# Work order
Retype every row below word for word, changing nothing.

+ + +

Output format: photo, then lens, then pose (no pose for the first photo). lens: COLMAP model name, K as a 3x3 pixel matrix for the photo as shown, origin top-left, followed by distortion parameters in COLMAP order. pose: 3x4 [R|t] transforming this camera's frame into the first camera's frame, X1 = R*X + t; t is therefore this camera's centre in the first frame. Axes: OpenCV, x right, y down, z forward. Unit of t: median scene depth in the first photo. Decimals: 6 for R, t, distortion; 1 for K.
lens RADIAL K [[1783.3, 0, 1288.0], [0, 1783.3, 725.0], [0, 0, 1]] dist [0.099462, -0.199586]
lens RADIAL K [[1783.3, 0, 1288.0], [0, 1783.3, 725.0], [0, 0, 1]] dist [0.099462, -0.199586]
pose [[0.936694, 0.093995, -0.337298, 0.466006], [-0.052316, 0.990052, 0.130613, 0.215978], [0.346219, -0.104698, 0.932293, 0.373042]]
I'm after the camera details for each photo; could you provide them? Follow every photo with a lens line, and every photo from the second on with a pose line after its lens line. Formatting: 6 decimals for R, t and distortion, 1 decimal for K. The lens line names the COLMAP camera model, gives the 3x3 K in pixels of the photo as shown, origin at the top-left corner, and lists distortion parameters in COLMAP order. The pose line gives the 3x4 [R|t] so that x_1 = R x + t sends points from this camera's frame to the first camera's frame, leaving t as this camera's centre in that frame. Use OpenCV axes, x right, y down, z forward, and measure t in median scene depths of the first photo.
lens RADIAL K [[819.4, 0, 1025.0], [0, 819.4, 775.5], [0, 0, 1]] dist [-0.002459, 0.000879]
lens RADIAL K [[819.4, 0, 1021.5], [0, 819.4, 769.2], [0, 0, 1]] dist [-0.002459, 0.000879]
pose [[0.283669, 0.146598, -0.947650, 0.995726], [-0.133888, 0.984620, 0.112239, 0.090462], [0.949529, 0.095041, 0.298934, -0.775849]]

+ + +

# Exercise response
Output format: photo, then lens, then pose (no pose for the first photo). lens: COLMAP model name, K as a 3x3 pixel matrix for the photo as shown, origin top-left, followed by distortion parameters in COLMAP order. pose: 3x4 [R|t] transforming this camera's frame into the first camera's frame, X1 = R*X + t; t is therefore this camera's centre in the first frame. Axes: OpenCV, x right, y down, z forward. Unit of t: median scene depth in the first photo. Decimals: 6 for R, t, distortion; 1 for K.
lens RADIAL K [[1783.3, 0, 1288.0], [0, 1783.3, 725.0], [0, 0, 1]] dist [0.099462, -0.199586]
lens RADIAL K [[1783.3, 0, 1288.0], [0, 1783.3, 725.0], [0, 0, 1]] dist [0.099462, -0.199586]
pose [[0.936694, 0.093995, -0.337298, 0.466006], [-0.052316, 0.990052, 0.130613, 0.215978], [0.346219, -0.104698, 0.932293, 0.373042]]
I'm after the camera details for each photo; could you provide them? Follow every photo with a lens line, and every photo from the second on with a pose line after its lens line. Formatting: 6 decimals for R, t and distortion, 1 decimal for K. The lens line names the COLMAP camera model, gives the 3x3 K in pixels of the photo as shown, origin at the top-left corner, and lists distortion parameters in COLMAP order. The pose line gives the 3x4 [R|t] so that x_1 = R x + t sends points from this camera's frame to the first camera's frame, leaving t as this camera's centre in that frame. Use OpenCV axes, x right, y down, z forward, and measure t in median scene depths of the first photo.
lens RADIAL K [[819.4, 0, 1025.0], [0, 819.4, 775.5], [0, 0, 1]] dist [-0.002459, 0.000879]
lens RADIAL K [[819.4, 0, 1021.5], [0, 819.4, 769.2], [0, 0, 1]] dist [-0.002459, 0.000879]
pose [[0.283669, 0.146598, -0.947650, 0.995726], [-0.133888, 0.984620, 0.112239, 0.090462], [0.949529, 0.095041, 0.298934, -0.775849]]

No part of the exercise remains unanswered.